Alternatively, sellers can avoid problems associated with documentary proof of export by using FCA delivery terms, which stands for Free Carrier. In this case, the seller still delivers the goods to the carrier designated by the buyer, and it can still be at the seller's premises, similar to EXW.

There are further advantages:

  • Control: The export clearance responsibilities rest with the seller under FCA. By assuming this responsibility, the seller gains greater control over the export process and can ensure the proper documentation is obtained promptly and accurately. This minimizes the challenges associated with relying on the buyer for proof of export.
  • Clarity: Both parties have a shared understanding that the seller is responsible for export clearance, facilitating smoother workflow and minimizing potential misunderstandings. Effective communication ensures timely provision of necessary export documentation.
  • Broader market: Selling EXW limits the seller to the subset of customers that can arrange export clearance in the UK - either through their own formal presence or with strong logistics partners who will take on the potential liabilities of making declarations to HMRC. In most industries, there are many other buyers who do not have that wherewithal and sellers can more easily acquire or arrange access to expertise in export procedures and documentation requirements in their home market.
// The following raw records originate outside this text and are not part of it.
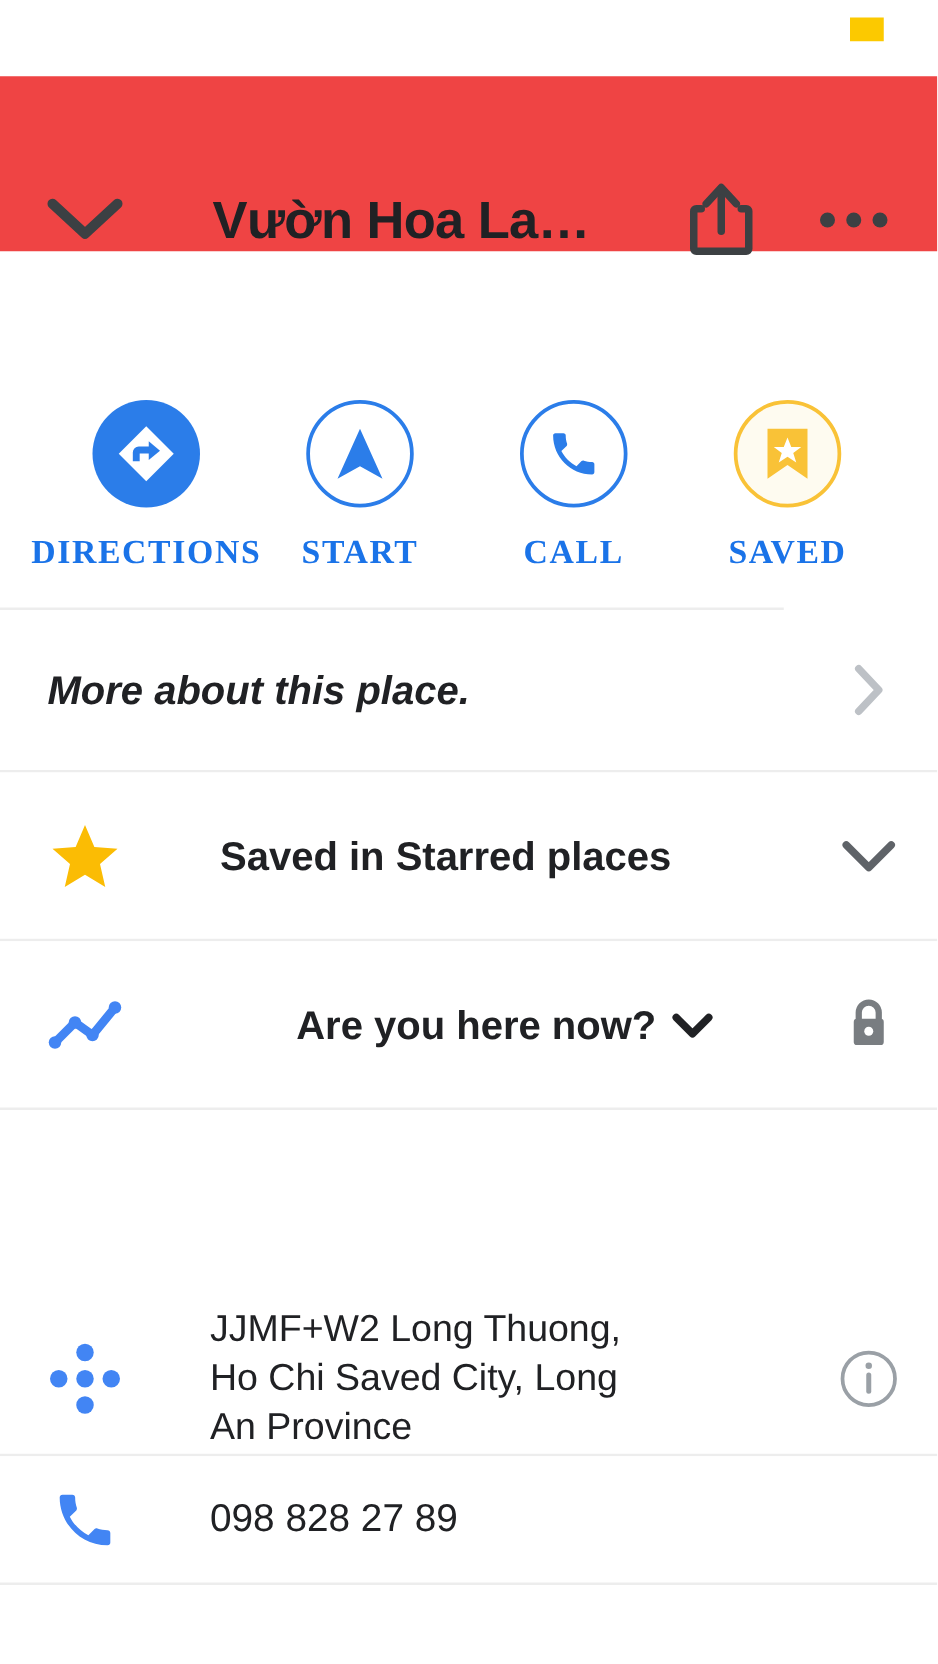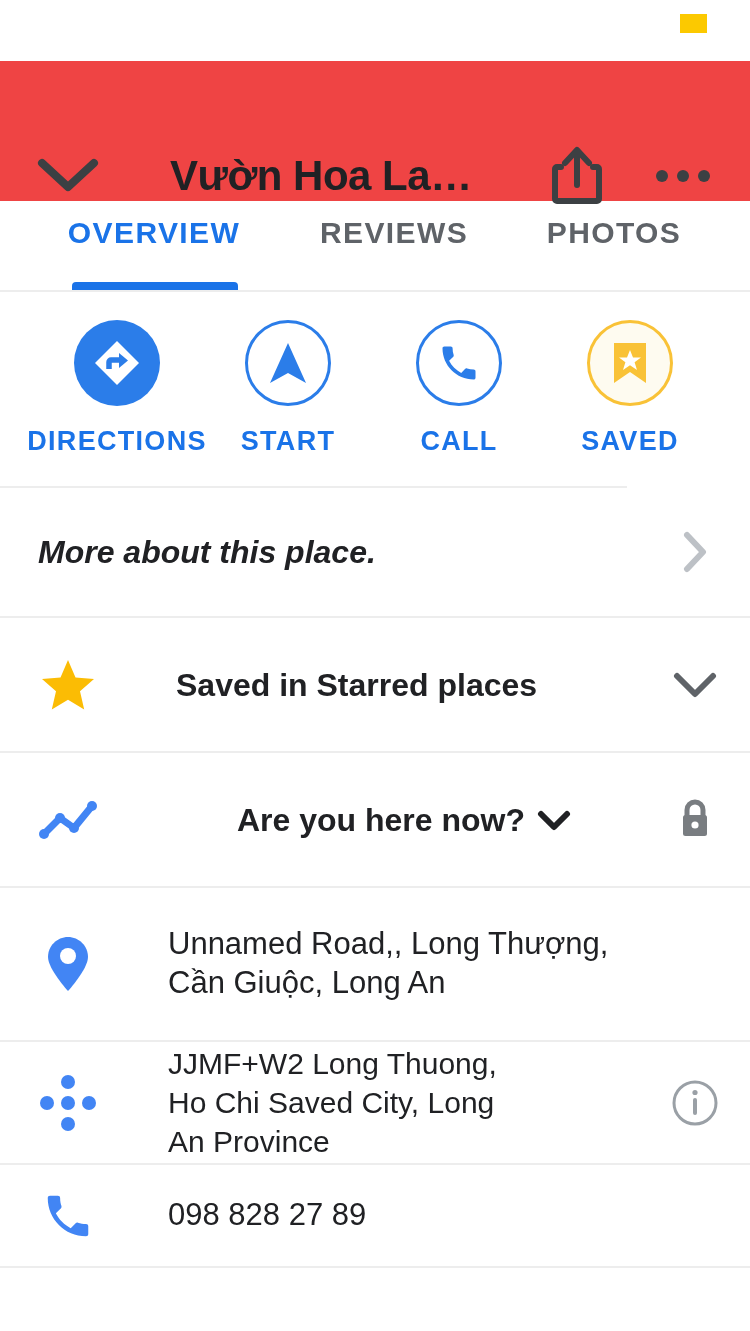--- a/index.html
+++ b/index.html
@@ -217,12 +217,6 @@
     </div>
   </div>
 
-  <div class="tabs">
-    <div class="tab t0 active">OVERVIEW</div>
-    <div class="tab t1">REVIEWS</div>
-    <div class="tab t2">PHOTOS</div>
-    <div class="tab-underline"></div>
-  </div>
 
   <div class="actions">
By taking on export clearance responsibilities, the seller can access a wider global market and a stronger negotiating posiiton.


When proof of export is required, companies should carefully evaluate the benefits and drawbacks of both delivery terms and consider adopting FCA to ensure smoother export processes, efficient communication, and compliance with documentation requirements. Effective collaboration between buyers and sellers remains crucial for successful international transactions under any chosen delivery terms.